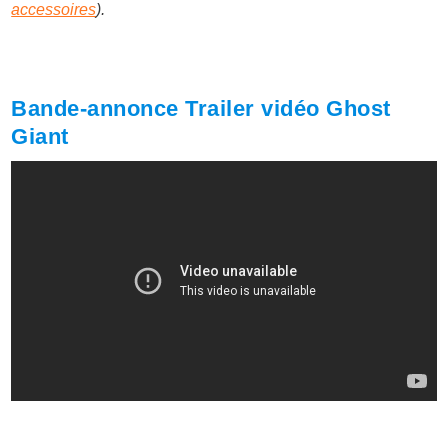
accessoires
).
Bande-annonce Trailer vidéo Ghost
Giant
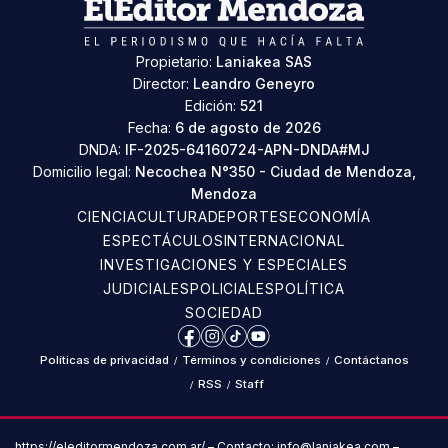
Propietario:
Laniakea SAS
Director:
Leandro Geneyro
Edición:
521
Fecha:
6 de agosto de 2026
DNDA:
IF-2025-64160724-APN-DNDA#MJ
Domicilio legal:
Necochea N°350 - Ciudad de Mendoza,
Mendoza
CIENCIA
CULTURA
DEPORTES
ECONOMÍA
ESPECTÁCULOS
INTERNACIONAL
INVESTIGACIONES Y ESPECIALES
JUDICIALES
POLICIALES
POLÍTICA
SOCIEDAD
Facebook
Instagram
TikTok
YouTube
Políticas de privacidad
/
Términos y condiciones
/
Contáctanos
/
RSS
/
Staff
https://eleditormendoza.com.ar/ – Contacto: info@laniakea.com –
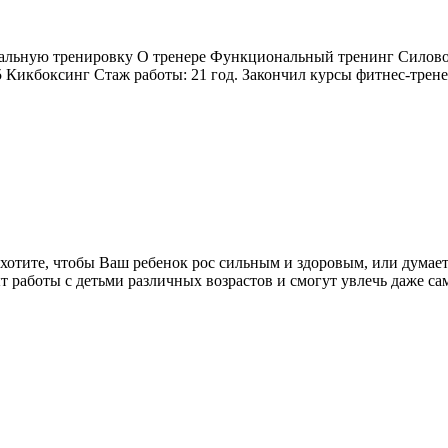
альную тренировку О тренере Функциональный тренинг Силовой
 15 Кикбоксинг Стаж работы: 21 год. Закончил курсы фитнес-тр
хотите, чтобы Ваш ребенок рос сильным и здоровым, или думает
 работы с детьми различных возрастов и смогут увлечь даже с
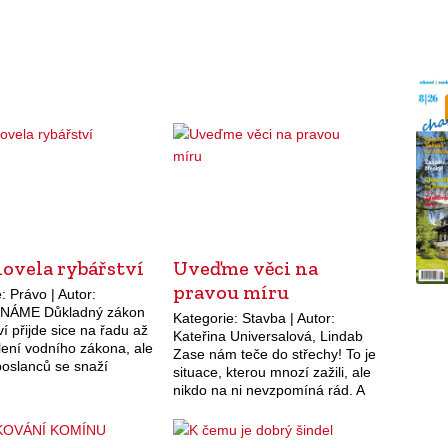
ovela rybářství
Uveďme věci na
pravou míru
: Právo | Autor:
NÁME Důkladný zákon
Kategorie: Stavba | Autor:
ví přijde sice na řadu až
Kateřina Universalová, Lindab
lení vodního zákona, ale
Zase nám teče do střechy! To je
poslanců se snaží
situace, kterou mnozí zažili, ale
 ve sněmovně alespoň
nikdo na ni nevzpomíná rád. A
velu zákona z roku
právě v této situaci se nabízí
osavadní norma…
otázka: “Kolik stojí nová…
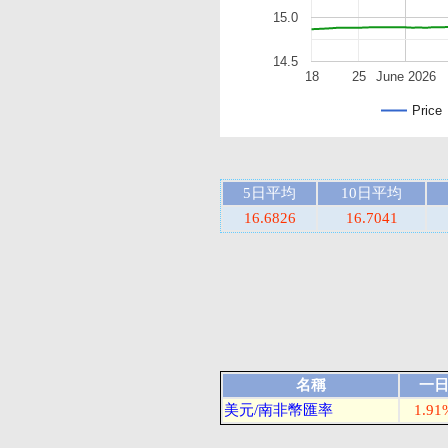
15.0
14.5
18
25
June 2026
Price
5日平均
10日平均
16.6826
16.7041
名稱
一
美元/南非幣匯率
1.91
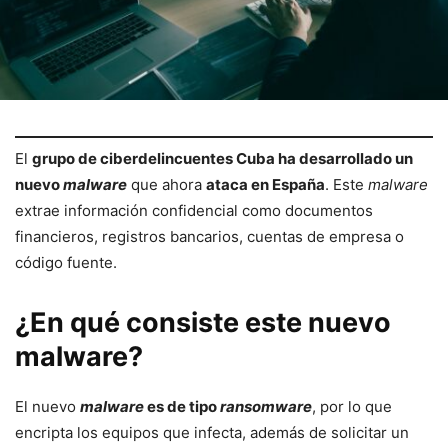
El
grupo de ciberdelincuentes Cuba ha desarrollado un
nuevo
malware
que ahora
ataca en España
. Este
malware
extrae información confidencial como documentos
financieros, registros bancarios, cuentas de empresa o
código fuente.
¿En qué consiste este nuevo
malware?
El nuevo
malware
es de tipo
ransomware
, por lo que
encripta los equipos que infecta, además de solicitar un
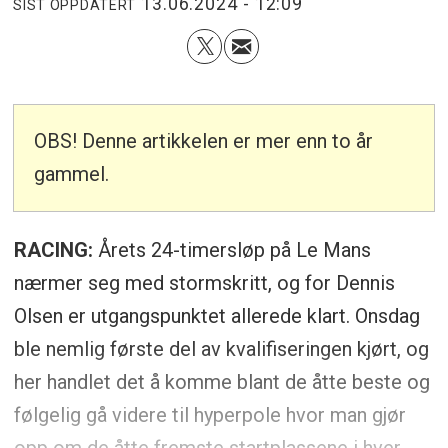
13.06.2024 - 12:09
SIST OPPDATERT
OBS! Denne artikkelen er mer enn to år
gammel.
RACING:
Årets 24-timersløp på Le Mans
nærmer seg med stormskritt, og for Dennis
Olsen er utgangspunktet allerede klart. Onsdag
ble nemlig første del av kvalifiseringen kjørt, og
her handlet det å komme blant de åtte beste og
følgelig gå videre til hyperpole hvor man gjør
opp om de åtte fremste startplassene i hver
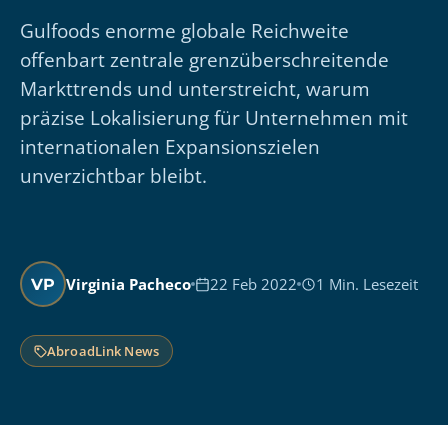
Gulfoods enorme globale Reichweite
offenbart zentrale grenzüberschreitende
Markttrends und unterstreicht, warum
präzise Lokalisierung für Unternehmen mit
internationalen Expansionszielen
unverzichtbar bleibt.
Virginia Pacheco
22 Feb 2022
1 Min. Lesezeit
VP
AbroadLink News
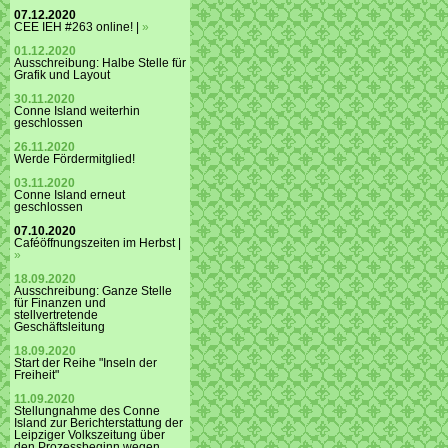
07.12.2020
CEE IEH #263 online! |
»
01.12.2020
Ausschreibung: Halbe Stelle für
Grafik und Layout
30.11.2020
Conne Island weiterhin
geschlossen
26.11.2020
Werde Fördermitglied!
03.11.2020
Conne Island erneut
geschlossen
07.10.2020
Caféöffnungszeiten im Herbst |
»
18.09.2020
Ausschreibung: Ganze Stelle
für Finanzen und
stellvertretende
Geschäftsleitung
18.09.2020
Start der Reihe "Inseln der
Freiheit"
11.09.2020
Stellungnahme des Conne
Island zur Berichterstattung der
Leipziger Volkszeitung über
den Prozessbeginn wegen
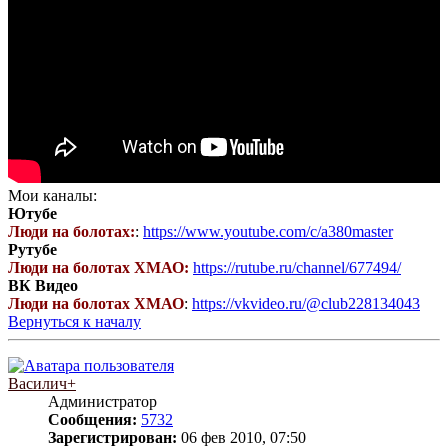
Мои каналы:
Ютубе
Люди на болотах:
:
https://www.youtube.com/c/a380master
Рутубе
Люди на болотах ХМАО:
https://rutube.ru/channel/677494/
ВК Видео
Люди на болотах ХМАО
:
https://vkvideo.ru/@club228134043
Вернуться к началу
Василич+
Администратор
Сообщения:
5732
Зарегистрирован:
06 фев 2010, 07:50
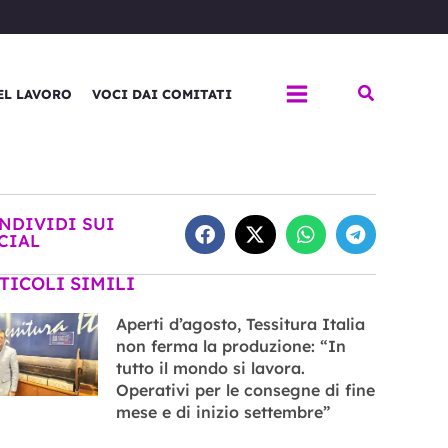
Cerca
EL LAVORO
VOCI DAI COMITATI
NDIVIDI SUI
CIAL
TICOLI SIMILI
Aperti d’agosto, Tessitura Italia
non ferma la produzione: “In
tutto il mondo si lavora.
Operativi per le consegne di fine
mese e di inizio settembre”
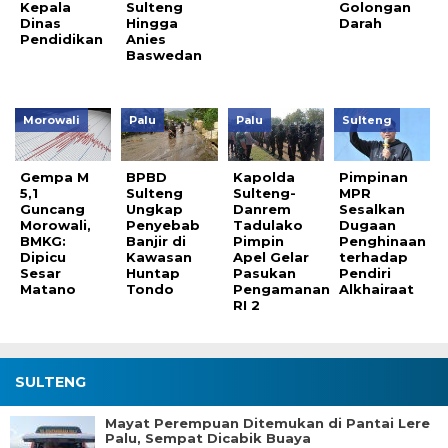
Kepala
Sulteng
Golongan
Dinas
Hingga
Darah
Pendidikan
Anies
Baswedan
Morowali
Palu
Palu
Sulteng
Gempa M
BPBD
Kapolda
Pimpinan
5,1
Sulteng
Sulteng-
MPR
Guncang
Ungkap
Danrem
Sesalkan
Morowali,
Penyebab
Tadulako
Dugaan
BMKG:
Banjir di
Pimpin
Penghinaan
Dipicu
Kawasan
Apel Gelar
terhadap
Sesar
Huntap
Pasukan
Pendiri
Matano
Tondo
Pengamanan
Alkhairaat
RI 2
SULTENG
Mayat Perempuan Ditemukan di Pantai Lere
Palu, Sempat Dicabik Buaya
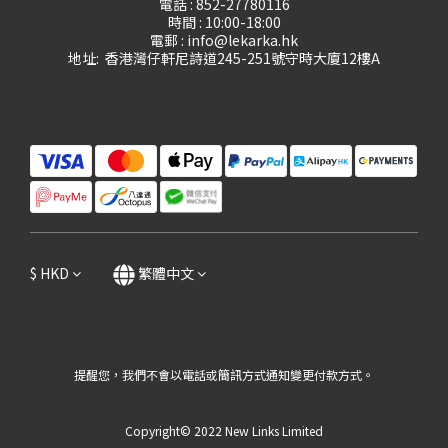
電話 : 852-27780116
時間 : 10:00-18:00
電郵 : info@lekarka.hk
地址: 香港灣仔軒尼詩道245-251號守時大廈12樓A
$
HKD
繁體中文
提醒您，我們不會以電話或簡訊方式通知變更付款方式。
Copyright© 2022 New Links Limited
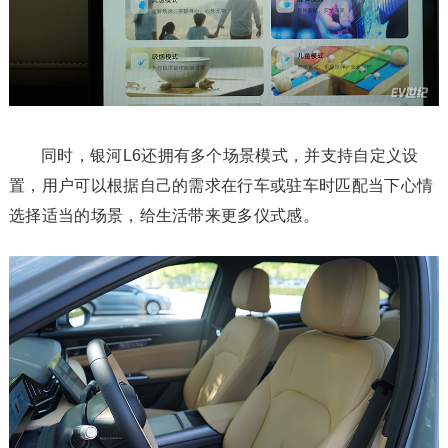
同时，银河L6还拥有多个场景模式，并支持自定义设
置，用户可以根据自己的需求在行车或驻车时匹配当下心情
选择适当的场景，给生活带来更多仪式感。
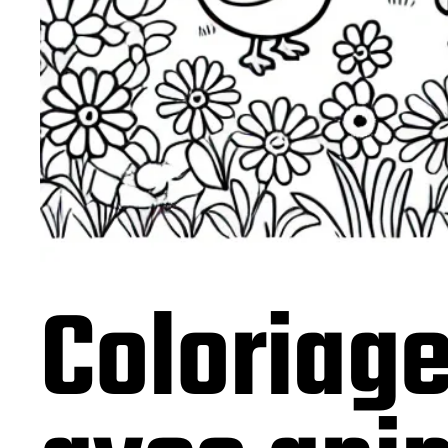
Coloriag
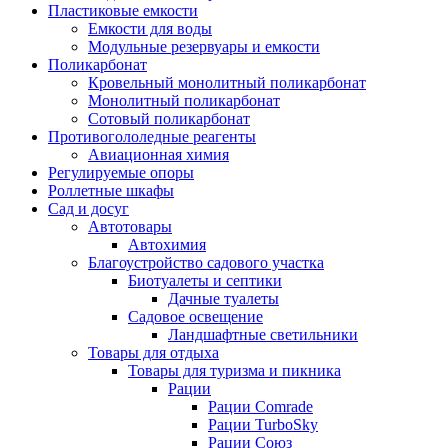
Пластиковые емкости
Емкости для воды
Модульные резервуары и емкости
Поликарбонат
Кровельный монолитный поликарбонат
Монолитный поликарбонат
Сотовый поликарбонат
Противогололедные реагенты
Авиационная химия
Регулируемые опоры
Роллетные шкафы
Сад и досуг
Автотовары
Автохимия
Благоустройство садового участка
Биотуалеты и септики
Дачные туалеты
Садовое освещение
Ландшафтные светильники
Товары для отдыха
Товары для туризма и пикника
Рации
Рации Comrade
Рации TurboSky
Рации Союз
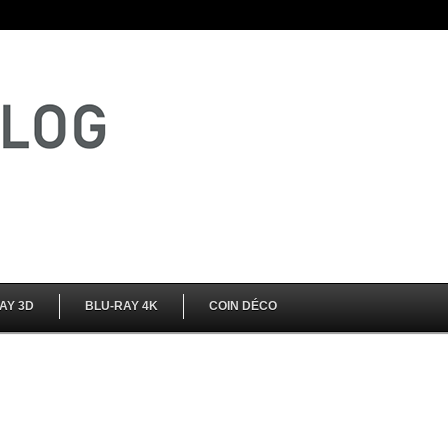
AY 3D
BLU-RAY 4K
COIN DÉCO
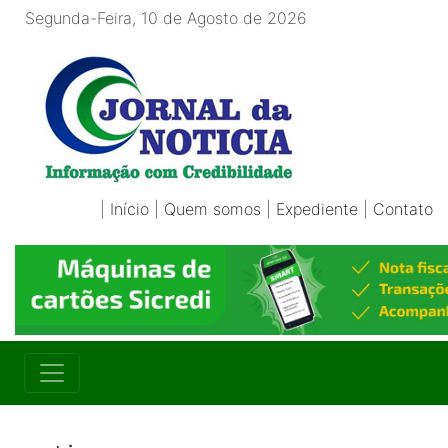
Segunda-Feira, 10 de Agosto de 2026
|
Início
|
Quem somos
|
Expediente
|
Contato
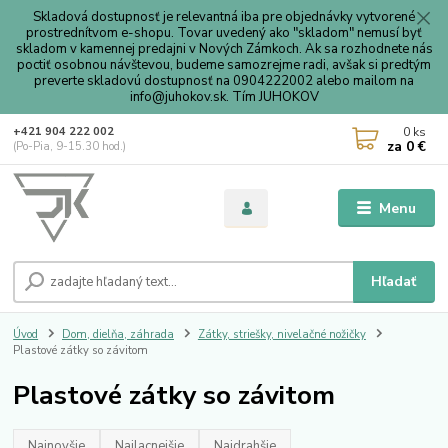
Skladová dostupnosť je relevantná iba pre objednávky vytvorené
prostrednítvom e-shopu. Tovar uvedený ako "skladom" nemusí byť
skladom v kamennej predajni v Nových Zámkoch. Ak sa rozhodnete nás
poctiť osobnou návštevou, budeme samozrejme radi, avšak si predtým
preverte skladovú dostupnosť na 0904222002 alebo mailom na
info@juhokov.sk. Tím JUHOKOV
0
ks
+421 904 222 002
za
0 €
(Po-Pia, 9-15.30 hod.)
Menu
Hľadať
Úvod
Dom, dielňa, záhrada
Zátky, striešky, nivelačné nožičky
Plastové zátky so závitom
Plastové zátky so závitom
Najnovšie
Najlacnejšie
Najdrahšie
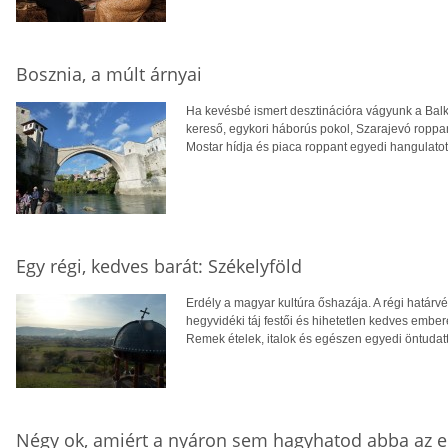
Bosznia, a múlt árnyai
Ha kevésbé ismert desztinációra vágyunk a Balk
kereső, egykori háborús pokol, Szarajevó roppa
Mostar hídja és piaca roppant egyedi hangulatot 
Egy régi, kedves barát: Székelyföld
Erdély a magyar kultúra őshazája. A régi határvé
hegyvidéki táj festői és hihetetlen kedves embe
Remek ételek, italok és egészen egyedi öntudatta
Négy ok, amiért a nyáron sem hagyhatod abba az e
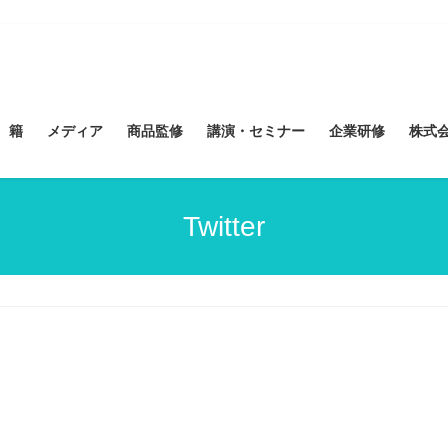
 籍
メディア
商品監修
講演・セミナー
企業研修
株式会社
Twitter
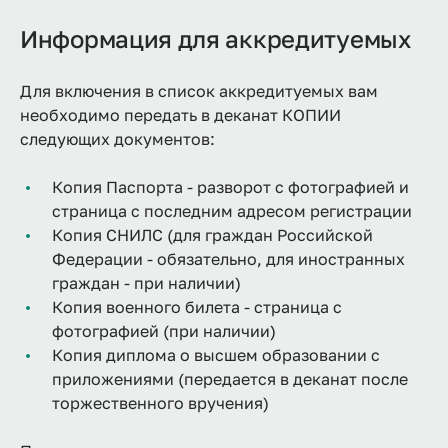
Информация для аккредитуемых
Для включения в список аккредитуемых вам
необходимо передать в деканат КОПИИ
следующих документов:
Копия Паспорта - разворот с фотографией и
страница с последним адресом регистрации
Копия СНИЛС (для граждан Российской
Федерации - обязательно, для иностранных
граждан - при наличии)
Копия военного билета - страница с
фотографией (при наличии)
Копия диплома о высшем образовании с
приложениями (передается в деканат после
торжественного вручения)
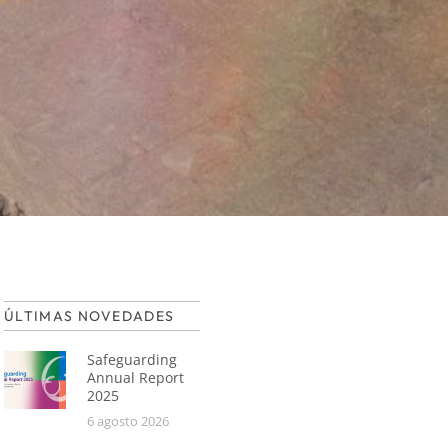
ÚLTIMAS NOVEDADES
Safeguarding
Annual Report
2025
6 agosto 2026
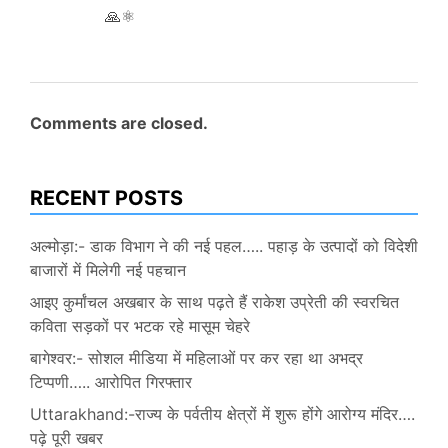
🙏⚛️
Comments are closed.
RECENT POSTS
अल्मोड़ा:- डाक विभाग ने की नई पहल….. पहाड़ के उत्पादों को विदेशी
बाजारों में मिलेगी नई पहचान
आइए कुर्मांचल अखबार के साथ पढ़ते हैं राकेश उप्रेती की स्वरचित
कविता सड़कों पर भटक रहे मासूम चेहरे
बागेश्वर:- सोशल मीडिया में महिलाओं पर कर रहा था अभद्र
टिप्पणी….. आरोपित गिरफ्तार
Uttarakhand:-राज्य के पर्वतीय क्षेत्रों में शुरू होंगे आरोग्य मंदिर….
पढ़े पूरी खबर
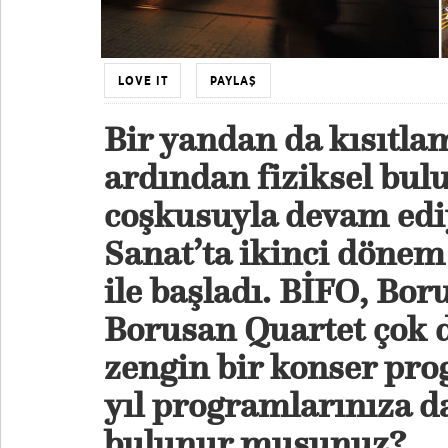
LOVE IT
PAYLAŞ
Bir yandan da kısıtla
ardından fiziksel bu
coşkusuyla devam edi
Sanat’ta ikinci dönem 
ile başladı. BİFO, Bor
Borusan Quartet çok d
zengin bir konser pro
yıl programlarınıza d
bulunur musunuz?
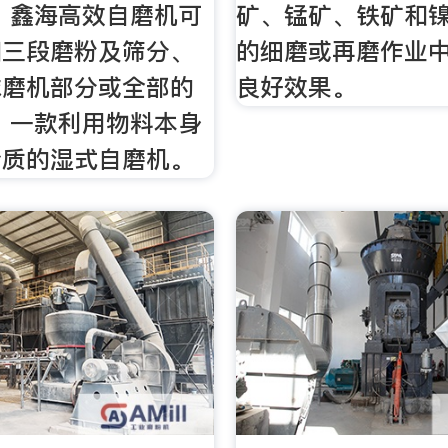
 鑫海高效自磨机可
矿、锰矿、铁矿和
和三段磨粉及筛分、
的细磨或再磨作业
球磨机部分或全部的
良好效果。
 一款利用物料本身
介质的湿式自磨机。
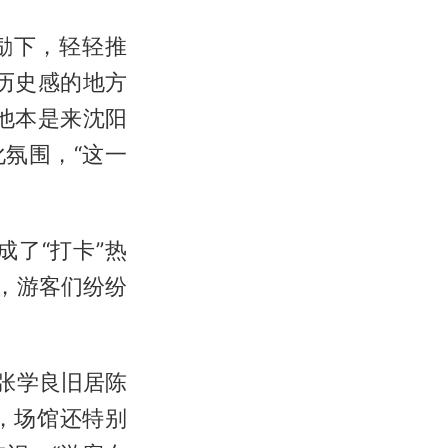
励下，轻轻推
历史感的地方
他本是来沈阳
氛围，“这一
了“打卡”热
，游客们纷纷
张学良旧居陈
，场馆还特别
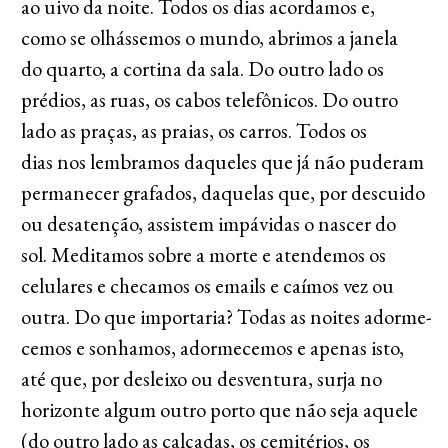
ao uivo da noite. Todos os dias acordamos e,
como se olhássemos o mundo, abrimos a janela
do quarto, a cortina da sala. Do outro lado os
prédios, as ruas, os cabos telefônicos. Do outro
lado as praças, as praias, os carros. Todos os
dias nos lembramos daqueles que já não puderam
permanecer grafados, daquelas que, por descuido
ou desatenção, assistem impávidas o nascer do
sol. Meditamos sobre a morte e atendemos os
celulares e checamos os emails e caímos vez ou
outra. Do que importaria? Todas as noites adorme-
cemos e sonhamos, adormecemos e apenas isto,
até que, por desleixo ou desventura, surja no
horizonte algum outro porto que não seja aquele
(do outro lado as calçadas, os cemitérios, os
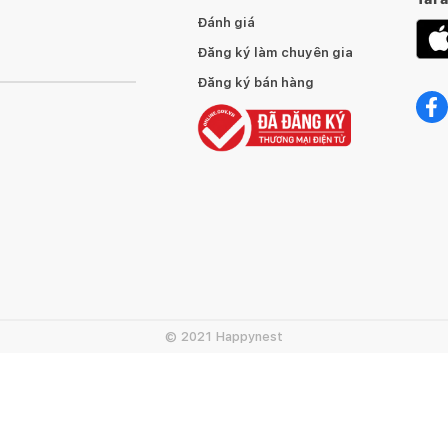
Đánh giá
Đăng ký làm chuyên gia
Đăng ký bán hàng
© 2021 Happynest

● ● ● ● ●

Write out exactly and only the lines that run from the start of the data above through the line containing "código fuente.", leaving the pictures out.

accessoires
).
Bande-annonce Trailer vidéo Ghost
Giant
Propietario:
Laniakea SAS
Director:
Leandro Geneyro
Edición:
521
Fecha:
6 de agosto de 2026
DNDA:
IF-2025-64160724-APN-DNDA#MJ
Domicilio legal:
Necochea N°350 - Ciudad de Mendoza,
Mendoza
CIENCIA
CULTURA
DEPORTES
ECONOMÍA
ESPECTÁCULOS
INTERNACIONAL
INVESTIGACIONES Y ESPECIALES
JUDICIALES
POLICIALES
POLÍTICA
SOCIEDAD
Facebook
Instagram
TikTok
YouTube
Políticas de privacidad
/
Términos y condiciones
/
Contáctanos
/
RSS
/
Staff
https://eleditormendoza.com.ar/ – Contacto: info@laniakea.com –
альную тренировку О тренере Функциональный тренинг Силовой
 15 Кикбоксинг Стаж работы: 21 год. Закончил курсы фитнес-тр
хотите, чтобы Ваш ребенок рос сильным и здоровым, или думает
 работы с детьми различных возрастов и смогут увлечь даже с
ovela rybářství
Uveďme věci na
pravou míru
: Právo | Autor:
NÁME Důkladný zákon
Kategorie: Stavba | Autor:
ví přijde sice na řadu až
Kateřina Universalová, Lindab
lení vodního zákona, ale
Zase nám teče do střechy! To je
poslanců se snaží
situace, kterou mnozí zažili, ale
 ve sněmovně alespoň
nikdo na ni nevzpomíná rád. A
velu zákona z roku
právě v této situaci se nabízí
osavadní norma…
otázka: “Kolik stojí nová…
15.0
14.5
18
25
June 2026
Price
5日平均
10日平均
16.6826
16.7041
名稱
一
美元/南非幣匯率
1.91
El
grupo de ciberdelincuentes Cuba ha desarrollado un
nuevo
malware
que ahora
ataca en España
. Este
malware
extrae información confidencial como documentos
financieros, registros bancarios, cuentas de empresa o
código fuente.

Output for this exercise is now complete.